I also spent some time talking with Megan Mach, the intern working on the DataONE Messaging project, and we had a productive conversation about how she might be able to use some of the statistics that I’m coming up with to support the communication and outreach done by DataONE. She also gave me a few ideas for new analyses that I’ll be running in the next few weeks.
First, a redo of some figures from last week:
The above plot shows which member nodes participated in sessions in which more than one member node was accessed. We see the strongest line between Dryad and LTER, showing that those two shared the largest number of sessions. This is different from last week’s graph in that I’ve removed the Coordinating Node. In speaking with my mentor group, the CNs didn’t seem important in these interactions.
This plot is very similar, although instead of nodes accessed during sessions, these are nodes accessed by the same client over the entire history of the download data. Where the previous plot shows clients accessing data from multiple nodes within a short period of time, this one does away with that time restriction. We can see that KNB is a common node to be paired with others.
Finally, here is a word cloud that shows the top 200 search terms used in DataONE search.

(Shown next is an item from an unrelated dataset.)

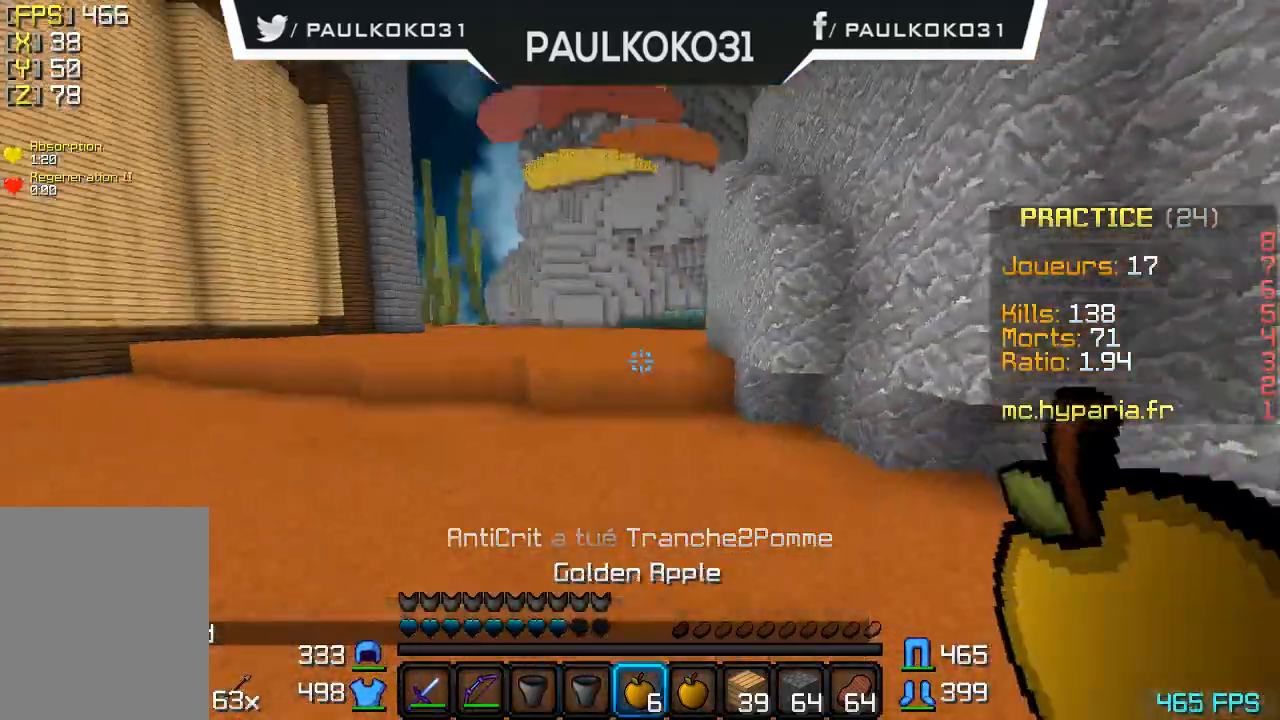
{"keys": [], "mouse": [], "events": []}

We see that temperature is the most popular. I also see a fair number of words perhaps related to hydrology–water, lake, river, stream, ocean, salinity, and so forth. It would be an interesting extension of this process to take the search terms and categorize them using some kind of ontology to get a more general idea of the kinds of sciences being supported by the data.
I’ll be off on a short vacation for the next week and a half, but I’ll update with my progress at the next opportunity. As always, take a look at the GitHub repository for the project as well as the hpad for more technical details about the analyses shown here.